What lines of the data below hold the string "almost"? Copy each one out.
··· RECORDS FOR THIS TASK
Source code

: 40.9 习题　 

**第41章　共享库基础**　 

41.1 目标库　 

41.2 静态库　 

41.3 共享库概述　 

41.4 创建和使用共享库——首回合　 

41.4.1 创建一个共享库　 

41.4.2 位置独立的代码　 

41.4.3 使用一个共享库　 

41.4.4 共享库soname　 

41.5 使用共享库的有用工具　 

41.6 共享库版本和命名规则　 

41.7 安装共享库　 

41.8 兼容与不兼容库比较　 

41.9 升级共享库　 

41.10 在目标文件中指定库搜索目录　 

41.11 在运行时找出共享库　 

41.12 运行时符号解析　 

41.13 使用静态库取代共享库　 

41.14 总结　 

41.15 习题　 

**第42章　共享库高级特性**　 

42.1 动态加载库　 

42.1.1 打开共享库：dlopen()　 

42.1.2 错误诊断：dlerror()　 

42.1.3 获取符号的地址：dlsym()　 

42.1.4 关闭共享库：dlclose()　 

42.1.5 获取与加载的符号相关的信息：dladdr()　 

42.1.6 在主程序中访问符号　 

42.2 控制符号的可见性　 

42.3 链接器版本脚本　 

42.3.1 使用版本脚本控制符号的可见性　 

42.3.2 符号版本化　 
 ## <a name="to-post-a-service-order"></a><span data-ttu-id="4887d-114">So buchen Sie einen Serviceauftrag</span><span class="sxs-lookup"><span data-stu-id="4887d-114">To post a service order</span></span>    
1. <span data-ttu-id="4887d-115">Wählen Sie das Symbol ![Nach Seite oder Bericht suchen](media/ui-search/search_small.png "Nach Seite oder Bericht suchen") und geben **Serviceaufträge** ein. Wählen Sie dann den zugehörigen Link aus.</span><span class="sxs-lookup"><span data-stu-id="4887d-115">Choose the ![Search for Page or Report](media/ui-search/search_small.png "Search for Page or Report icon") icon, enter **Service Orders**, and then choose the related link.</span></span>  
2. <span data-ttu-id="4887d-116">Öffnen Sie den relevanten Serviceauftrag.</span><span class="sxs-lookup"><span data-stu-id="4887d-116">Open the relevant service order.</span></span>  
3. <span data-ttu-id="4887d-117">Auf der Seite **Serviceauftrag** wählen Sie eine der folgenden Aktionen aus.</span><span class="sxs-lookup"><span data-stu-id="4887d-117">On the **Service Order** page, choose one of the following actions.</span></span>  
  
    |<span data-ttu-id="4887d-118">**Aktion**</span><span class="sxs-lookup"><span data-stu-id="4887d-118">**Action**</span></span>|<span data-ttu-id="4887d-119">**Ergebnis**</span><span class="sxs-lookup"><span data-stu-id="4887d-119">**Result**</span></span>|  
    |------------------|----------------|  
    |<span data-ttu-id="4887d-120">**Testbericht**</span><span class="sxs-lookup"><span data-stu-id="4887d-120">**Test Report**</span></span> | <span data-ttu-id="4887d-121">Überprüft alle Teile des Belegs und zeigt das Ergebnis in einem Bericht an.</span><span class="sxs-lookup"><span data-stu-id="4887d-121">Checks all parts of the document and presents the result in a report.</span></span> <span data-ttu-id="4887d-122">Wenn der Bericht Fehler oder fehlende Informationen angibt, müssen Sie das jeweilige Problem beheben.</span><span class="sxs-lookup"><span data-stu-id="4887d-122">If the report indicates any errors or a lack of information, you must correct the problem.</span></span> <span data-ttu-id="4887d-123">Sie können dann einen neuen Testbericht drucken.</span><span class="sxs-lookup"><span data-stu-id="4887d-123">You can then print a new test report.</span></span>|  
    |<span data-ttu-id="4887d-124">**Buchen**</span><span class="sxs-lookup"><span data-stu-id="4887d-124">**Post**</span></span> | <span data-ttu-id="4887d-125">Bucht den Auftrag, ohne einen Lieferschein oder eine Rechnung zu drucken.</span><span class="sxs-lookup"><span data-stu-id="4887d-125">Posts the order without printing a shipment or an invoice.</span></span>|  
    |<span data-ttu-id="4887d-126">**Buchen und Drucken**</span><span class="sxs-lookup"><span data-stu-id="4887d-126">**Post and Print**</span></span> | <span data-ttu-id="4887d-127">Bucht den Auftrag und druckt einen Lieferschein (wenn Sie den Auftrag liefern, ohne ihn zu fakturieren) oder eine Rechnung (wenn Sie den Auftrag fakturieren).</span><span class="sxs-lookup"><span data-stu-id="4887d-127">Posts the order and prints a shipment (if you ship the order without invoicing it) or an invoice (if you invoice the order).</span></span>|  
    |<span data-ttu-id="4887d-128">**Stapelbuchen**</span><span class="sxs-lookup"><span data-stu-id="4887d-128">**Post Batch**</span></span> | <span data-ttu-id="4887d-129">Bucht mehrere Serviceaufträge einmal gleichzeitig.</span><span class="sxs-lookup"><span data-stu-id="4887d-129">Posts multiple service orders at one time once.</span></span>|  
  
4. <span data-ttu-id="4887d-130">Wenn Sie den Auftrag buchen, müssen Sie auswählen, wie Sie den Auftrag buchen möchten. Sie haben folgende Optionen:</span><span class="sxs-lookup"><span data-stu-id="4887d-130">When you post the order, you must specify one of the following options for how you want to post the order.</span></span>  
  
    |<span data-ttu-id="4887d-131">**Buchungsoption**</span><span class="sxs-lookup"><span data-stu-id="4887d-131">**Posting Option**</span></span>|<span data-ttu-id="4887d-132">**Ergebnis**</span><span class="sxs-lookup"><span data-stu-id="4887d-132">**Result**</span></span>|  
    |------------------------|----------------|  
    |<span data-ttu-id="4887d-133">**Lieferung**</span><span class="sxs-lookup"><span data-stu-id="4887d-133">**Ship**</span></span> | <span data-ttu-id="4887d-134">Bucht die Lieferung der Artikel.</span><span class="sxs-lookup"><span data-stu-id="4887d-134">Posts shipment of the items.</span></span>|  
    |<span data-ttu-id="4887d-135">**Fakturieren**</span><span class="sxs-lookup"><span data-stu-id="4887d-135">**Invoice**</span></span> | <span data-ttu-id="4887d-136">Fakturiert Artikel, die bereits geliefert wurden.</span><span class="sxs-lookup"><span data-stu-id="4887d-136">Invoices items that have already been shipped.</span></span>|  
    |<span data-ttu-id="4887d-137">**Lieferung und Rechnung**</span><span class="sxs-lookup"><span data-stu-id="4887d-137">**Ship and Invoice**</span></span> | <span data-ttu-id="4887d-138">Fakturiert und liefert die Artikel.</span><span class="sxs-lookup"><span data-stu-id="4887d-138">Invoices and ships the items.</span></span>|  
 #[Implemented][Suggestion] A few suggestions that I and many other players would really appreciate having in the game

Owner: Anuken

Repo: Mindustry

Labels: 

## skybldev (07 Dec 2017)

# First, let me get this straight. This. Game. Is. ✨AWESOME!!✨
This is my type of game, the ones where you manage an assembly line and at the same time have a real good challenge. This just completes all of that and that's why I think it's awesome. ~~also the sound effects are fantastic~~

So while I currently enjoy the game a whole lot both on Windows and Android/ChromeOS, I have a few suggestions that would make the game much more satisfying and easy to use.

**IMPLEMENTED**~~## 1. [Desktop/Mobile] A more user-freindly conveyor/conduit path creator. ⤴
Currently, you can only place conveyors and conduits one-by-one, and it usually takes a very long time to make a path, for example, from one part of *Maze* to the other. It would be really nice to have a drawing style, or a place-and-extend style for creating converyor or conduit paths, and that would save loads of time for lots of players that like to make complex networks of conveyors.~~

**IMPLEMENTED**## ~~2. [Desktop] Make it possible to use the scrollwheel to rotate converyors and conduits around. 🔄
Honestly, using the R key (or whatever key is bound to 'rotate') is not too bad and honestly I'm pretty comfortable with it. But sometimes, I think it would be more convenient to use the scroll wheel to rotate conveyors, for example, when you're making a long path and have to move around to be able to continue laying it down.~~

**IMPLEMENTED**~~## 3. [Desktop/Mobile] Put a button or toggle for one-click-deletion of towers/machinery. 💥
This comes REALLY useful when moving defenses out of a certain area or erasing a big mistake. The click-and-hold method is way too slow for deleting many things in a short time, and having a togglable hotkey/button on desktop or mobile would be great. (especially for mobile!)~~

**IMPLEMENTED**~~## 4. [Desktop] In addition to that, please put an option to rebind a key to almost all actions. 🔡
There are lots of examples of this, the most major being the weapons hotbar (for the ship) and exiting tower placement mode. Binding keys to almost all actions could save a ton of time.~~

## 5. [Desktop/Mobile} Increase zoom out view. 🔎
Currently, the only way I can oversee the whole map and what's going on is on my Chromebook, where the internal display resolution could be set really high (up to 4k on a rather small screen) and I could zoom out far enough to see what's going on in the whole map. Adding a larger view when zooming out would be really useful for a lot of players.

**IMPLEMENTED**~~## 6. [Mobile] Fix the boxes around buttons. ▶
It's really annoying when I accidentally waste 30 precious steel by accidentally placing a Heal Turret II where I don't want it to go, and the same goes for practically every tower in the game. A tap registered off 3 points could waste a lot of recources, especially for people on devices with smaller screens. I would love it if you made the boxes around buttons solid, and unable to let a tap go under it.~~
······
▶ _EXERCISE OUTPUT_:
**IMPLEMENTED**~~## 4. [Desktop] In addition to that, please put an option to rebind a key to almost all actions. 🔡
There are lots of examples of this, the most major being the weapons hotbar (for the ship) and exiting tower placement mode. Binding keys to almost all actions could save a ton of time.~~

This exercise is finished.